Directions: Which lines of the data below hold "ΑΠΟΣΠΑΣΗΣ"? Copy each of them.

Materials provided:
——————————

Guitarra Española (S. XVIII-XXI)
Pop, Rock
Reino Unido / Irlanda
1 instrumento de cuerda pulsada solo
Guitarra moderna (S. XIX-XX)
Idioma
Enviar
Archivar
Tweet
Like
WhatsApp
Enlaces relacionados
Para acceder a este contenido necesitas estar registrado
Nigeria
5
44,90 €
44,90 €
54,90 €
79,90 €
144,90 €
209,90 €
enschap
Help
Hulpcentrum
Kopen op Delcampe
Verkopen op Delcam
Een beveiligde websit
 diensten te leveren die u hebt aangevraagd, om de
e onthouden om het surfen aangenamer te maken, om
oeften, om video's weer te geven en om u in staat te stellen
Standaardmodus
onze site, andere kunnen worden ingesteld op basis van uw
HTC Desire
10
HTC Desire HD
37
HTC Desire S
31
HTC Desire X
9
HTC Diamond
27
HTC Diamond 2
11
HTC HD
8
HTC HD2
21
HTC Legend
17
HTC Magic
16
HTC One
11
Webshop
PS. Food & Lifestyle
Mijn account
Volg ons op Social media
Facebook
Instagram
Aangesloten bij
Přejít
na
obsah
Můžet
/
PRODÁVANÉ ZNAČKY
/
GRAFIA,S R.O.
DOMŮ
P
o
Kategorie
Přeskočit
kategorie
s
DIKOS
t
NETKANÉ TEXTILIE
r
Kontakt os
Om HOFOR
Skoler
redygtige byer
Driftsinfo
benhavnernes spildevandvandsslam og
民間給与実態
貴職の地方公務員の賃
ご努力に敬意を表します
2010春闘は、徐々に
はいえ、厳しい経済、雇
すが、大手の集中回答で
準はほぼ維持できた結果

——————————

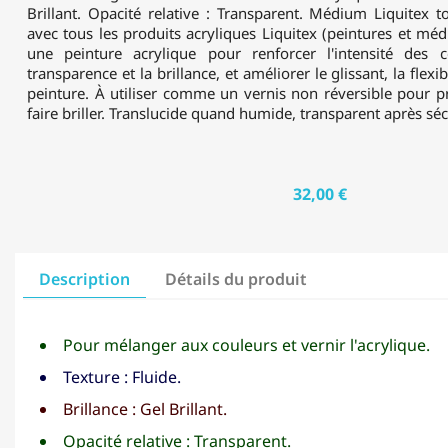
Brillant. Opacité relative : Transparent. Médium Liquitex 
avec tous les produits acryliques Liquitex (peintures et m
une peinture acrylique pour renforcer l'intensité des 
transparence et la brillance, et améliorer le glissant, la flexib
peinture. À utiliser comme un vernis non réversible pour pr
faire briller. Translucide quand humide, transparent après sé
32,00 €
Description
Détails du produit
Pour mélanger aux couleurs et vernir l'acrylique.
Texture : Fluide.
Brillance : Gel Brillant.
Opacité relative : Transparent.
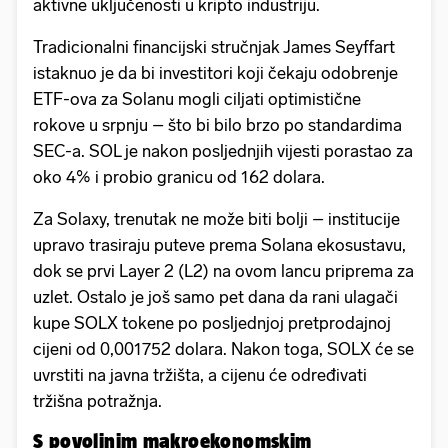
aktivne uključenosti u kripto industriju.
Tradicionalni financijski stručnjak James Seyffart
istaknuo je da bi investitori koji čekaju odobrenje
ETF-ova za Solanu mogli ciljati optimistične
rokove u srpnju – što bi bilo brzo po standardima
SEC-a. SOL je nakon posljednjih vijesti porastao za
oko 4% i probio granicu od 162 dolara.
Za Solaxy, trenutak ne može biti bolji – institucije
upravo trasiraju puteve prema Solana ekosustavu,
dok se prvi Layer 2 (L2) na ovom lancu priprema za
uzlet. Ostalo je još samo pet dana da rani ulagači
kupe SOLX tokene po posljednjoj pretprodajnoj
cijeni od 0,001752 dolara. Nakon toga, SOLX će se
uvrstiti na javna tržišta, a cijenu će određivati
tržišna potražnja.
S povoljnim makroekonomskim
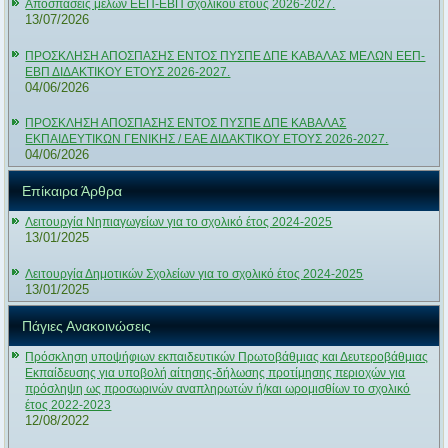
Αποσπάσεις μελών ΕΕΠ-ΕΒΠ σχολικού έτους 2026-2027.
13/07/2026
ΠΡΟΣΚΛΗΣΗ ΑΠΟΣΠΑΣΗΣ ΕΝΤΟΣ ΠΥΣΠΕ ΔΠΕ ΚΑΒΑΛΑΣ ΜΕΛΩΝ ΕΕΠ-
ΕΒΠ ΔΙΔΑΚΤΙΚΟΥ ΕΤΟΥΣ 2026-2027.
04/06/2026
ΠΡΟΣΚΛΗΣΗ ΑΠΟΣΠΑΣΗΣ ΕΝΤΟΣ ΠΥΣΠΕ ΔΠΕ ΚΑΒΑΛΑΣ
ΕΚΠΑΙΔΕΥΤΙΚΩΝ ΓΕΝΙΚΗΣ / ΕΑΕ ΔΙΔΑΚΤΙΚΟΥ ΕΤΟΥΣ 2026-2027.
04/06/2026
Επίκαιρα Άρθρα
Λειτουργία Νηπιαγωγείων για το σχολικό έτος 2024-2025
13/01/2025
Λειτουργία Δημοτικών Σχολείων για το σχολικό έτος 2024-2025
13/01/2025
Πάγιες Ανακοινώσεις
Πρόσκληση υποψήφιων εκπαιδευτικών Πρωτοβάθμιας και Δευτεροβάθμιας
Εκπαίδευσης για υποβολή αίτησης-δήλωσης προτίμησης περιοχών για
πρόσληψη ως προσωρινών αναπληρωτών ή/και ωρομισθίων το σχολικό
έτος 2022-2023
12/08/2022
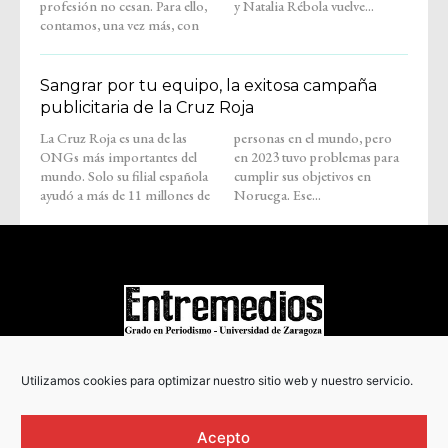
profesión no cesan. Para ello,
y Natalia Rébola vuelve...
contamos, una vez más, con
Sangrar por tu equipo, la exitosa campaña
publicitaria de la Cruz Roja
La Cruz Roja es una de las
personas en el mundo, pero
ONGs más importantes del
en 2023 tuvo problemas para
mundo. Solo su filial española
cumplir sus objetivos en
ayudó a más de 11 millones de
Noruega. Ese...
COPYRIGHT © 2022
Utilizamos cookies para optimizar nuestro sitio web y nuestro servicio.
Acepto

——————————

The answer:
ΠΡΟΣΚΛΗΣΗ ΑΠΟΣΠΑΣΗΣ ΕΝΤΟΣ ΠΥΣΠΕ ΔΠΕ ΚΑΒΑΛΑΣ ΜΕΛΩΝ ΕΕΠ-
ΠΡΟΣΚΛΗΣΗ ΑΠΟΣΠΑΣΗΣ ΕΝΤΟΣ ΠΥΣΠΕ ΔΠΕ ΚΑΒΑΛΑΣ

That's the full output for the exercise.